2016-08-17 / Religion Column

Moses reminds us of our covenant with the Divine

Temple Beth El of Hammonton & Haddonfield

Parashat Va’etchanan
Deut. 3:23-7:11

During these summer months, many of us slow down and lean towards nature; the ocean, the mountains, time spent outdoors. Time itself seems to slow down and we embrace the easy flow of summer, connecting with the rhythmic pulse of the earth and nature. The Kabbalists teach that the Jewish festivals and sacred seasons throughout the year, intimately connected to the lunar and solar cycles, have an underlying energetic flow that open pathways towards divine connection. When we attune ourselves to these energies, when we slow down and pay attention, these sacred times provide opportunities for self-awareness and transformation.

While still deep in the heat of summer, our calendar cycle is aligned with the subtle organic shifts occurring as we move towards fall. The minor festivals of Tisha B’Av and Tu B’Av, both observed this week in the Jewish world, seem to have powerful energies that provide us with opportunities for personal and communal growth. Tisha B’Av, observed this past Saturday night and Sunday, is a day commemorating the historical tragedies that have befallen the Jews through history on the 9th of Av. For some, it is not only an opportunity to remember our losses of the distant past, most particularly the destruction of the first and second Temples in Jerusalem, but it is also a day to acknowledge our present brokenness. We feel the pain from the senseless violence and tragedies in our world today, seemingly more intense than ever in these past few months. Judaism has never shied away from reality and the need to feel and share our loss and pain in order to heal and move forward.

Just as we get up from Shiva and re-integrate into life, our holiday cycle moves us out of grief into Tu B’Av. Under a bright full moon, this day is a time focused on love and joy and future possibilities. There seems to be no greater need in our modern world than to heal and move from the heat of anger and hostility towards others and embrace the energies of love and unity. While knowing this transition is not easy, our tradition offers comfort as we enter this week’s special Shabbat, Shabbat Nachamu, the Sabbath of comfort. Seven Shabbatot, seven haftorahs of consolation, guide us as we open up and prepare for the spiritual work of the High Holy Days.

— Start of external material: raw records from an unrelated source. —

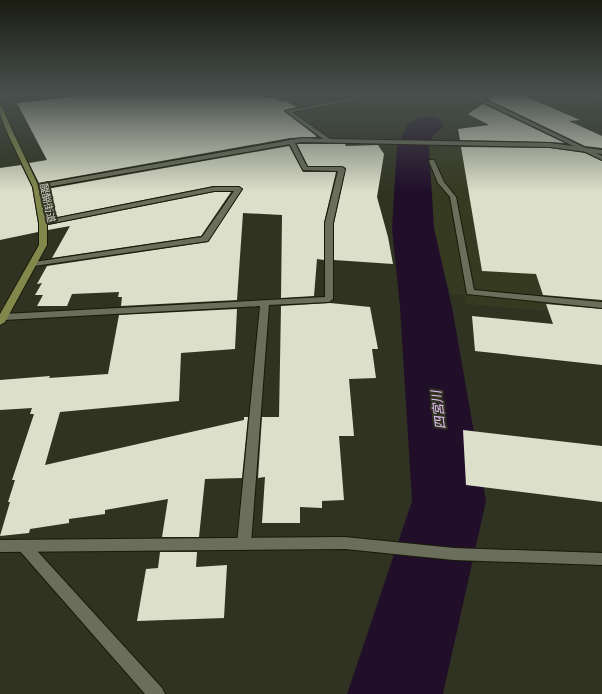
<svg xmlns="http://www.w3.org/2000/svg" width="602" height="694" viewBox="0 0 602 694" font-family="'PT Serif','Noto Sans JP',serif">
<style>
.built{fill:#363a21}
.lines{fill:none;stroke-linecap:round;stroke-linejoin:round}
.river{fill:#210f2a;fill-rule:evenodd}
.building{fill:#dcdfc9}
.service-casing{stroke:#181a09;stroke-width:2}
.minor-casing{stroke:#181a09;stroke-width:2}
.tertiary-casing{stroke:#181a09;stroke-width:2}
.secondary-casing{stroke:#181a09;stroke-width:2}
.service{fill:#6b6e5a;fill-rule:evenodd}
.minor{fill:#6b6e5a;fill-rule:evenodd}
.tertiary{fill:#6b6e5a;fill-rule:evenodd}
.secondary{fill:#82884c;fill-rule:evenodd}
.labels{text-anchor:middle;stroke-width:4;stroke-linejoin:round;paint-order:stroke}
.far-street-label{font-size:10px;fill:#d6d8cc;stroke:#303321}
.water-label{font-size:13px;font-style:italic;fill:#e6c2fa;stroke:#303321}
</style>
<rect width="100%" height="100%" fill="#303321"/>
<!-- built -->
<polygon class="built" points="423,148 473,148 602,175 602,316 466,304 464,295 451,294 428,227"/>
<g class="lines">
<!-- river -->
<polygon class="river" points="428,116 439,119 443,125 439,131 433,135 429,146 434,228 452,307 486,501 443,694 347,694 412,501 400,307 392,228 397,146 408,124 417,119"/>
</g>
<!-- building -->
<g class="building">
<polygon points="88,95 259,95 264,98 272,97 280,101 285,101 297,107 285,110 284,111 315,135 316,137 290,138 39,183 29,163 47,160 17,103"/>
<polygon points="496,95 522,95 580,120 569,121 602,136 602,148 585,146 489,100"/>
<polygon points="483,104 565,143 550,142 460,140 458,129 489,125 468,114"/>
<polygon points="297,144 345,144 346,146 378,145 384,154 377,197 388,237 393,264 334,260 334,223 346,168 342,166 308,166"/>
<polygon points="289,146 303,172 336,172 324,223 324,260 317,259 314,296 281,298 282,215 243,213 237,300 121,306 122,297 118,297 119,292 72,294 67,306 37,306 43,295 35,295 42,283 37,284 47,266 208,242 243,189 239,186 214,186 48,219 41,190"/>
<polygon points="461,147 550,148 585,153 602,161 602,300 543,295 536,274 482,271"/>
<polygon points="21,165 32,187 38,223 38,232 0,240 0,168"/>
<polygon points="214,192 231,192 201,236 52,258 70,226 48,230 48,225"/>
<polygon points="330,303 370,307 378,349 372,349 376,378 349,379 354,436 339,436 344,500 322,501 322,508 300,507 300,523 262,523 265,477 258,478 262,417 279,417 281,306"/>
<polygon points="546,304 602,309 602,365 475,351 472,316 553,324"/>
<polygon points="237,309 235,349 181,353 179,401 60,412 45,465 244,420 244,417 248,417 242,478 205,479 199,537 162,537 168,499 105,510 105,514 69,519 69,523 30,529 29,533 0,536 10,502 8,502 15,480 12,480 34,414 30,414 32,408 0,410 0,380 50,376 49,378 108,374 119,315"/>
<polygon points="463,430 602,446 602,502 466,485"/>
<polygon points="160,552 197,552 196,567 227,565 224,618 137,621 146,569 158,568"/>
</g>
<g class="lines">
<!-- service casing -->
<g class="service-casing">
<g id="service">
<polygon points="291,139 294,141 307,167 342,167 345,169 333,223 333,299 329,302 269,305 251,544 249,548 244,550 239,548 237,544 260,306 4,320 1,319 0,316 4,314 325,297 325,223 338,171 303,170 288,141"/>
<polygon points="430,160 434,160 444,182 456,197 474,290 602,302 602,308 467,294 450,197 438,183 429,161"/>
<polygon points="214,187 239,187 242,189 208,241 34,266 30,264 34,262 202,237 234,191 214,191 43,225 39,223 43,221"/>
<polygon points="24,540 29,542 162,688 165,694 145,694 19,550 17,546 19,542"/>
</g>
</g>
<!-- minor casing -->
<g class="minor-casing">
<g id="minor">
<polygon points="350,95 355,95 359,99 292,112 330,139 550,143 602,150 602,154 550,147 302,142 36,189 33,187 36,185 302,138 323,139 285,111 353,98"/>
<polygon points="592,95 602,96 602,99 592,96"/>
<polygon points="345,537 454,548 602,553 602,565 454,560 345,549 0,552 0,540"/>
</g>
</g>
<!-- tertiary casing -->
<g class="tertiary-casing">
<polygon id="tertiary" points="469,95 475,95 602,156 602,160"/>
</g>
<!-- secondary casing -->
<g class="secondary-casing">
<g id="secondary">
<rect x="0" y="95" width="2" height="3"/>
<polygon points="0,106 2,107 12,130 39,187 47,223 47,245 5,322 0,325 0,314 39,245 39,223 33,187 6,130 0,114"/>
</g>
</g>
<!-- service -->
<use href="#service" class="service"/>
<!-- minor -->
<use href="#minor" class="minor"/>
<!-- tertiary -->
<use href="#tertiary" class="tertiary"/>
<!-- secondary -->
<use href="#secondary" class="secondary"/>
</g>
<!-- sky -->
<linearGradient id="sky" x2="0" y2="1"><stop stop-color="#1a1c12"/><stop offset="0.49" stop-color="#48504e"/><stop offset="1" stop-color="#48504e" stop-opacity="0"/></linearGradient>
<rect width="602" height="192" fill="url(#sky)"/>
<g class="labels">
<!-- far-street labels -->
<g class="far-street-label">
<text transform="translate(48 203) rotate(78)" y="4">醍醐街道</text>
</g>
<!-- water labels -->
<g class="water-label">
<text transform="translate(438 410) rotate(-97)" y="5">四宮川</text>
</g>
</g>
</svg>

When we see the Jewish festivals as part of a whole, we can be even more enriched by the cycle and stories of our sacred texts. We entered the final book of Torah this past Shabbat and join with the Israelites as they complete their journey outside the land of Canaan. In this week’s Torah portion, Va’etchanan, we hear Moses’ final plea to God to let him enter the Promised Land. One can only imagine his heart sickness as his plea is denied with the final “Rav Lach— Enough!” Once a man of few words and a sometimes-volatile temper, we can see the transformation in Moses as he accepts his loss and shifts towards the future.

As the cycle of his life nears its end, Moshe reminds us of our people’s journey from Miztrayim to freedom, as well as our own. He reminds us of our covenant with the Divine, re-iterating the Ten Commandments and the path we have committed to walk. He speaks and calls us to pay attention, “Shema Yisrael,” to love with all our heart and soul and to remember that the Holy One of Blessing is forever present in our challenges and our sacred journeys.